StarChaser, Mar 28 2001
  

       Jutta: It would still be possible to find out how I voted, by changing or retracting my vote and then seeing how the total tally changed.
wiml, Mar 29 2001
  

       Only statistically. Other people may be twiddling their votes at the same time, and you can't tell the changes they cause from the ones you cause.
jutta, Mar 29 2001
  

       I don't have a headache anymore, but this still doesn't make sense to me...
StarChaser, Mar 31 2001
  

       I thought jutta WAS the thought police? <g>
absterge, Apr 02 2001
  

       I appreciate the concern for privacy in this Brave-New-The-Privatization-Noose-Is-Tightening-World. I still believe from experience (Toastmasters, church, anywhere really) that Secret Ballots in a supposed democracy are for the cowardly &/or the dishonest.   

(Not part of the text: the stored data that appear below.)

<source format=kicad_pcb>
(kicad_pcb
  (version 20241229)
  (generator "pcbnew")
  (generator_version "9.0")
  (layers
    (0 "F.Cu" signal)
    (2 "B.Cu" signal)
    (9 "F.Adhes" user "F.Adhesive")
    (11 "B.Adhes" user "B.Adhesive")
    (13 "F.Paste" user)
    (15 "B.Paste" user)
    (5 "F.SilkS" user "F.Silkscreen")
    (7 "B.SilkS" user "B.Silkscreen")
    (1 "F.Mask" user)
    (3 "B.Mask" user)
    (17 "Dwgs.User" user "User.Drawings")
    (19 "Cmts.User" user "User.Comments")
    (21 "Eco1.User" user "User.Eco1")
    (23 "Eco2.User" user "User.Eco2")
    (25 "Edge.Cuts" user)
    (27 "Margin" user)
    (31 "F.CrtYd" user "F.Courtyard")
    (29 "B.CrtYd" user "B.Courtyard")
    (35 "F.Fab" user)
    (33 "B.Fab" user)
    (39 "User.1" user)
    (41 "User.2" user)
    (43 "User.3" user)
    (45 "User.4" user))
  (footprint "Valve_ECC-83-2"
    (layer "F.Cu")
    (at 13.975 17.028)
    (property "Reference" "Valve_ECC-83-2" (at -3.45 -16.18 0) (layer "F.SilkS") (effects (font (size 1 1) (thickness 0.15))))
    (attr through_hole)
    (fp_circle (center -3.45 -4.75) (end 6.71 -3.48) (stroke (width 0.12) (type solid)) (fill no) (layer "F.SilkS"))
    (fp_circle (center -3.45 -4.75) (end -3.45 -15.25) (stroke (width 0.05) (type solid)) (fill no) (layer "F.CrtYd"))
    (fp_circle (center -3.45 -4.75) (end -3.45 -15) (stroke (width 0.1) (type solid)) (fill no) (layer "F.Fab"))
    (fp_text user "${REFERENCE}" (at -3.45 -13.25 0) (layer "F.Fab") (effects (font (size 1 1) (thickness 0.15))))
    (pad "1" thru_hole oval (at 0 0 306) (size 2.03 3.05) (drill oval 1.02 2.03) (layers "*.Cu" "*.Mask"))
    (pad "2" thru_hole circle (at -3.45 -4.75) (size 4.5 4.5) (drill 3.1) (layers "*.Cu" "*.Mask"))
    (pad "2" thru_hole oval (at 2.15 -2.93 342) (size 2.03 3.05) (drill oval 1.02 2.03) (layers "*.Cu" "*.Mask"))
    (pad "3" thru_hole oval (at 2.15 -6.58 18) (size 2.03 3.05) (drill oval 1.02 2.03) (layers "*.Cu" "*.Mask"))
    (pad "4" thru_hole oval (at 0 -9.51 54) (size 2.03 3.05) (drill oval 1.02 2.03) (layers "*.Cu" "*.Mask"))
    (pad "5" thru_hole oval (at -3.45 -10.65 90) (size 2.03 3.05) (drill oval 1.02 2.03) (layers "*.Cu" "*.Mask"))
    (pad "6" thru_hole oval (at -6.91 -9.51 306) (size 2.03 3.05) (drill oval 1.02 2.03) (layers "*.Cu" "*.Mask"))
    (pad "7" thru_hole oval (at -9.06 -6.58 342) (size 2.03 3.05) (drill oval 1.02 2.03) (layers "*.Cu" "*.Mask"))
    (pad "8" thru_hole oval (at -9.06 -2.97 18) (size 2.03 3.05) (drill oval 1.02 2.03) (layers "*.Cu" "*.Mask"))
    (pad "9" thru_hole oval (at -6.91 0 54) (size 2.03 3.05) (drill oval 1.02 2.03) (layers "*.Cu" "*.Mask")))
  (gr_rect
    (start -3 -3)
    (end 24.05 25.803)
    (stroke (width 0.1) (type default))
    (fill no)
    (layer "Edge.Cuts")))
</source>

       People with moderate, reasoned beliefs who lack the courage to stand up for their beliefs only help perpetuate any inequities, gamesmanship, and un-democratic abuses of "p-r-o-c-e-s-s" (a positive word made positively dirty in some quarters).
thecat, Jun 30 2003
  

       Secret ballots are the guardian of democracy. An oppressive regime can force people to pretend to like the system, but truly secret ballots will allow the oppressed to free themselves whenever they like.

The recent elections in Zimbabwe would have gone much differently without secret ballots. The ruling thug become globally known as a tyrant. If the ballots hadn't been secret, the people never could have shown the world they didn't want him.

I'm all for open democracy and free speech, but if my free speech will result in my young children being dragged off at night and tortured, I'll damn well stay quiet, and if you wouldn't, you're a monster!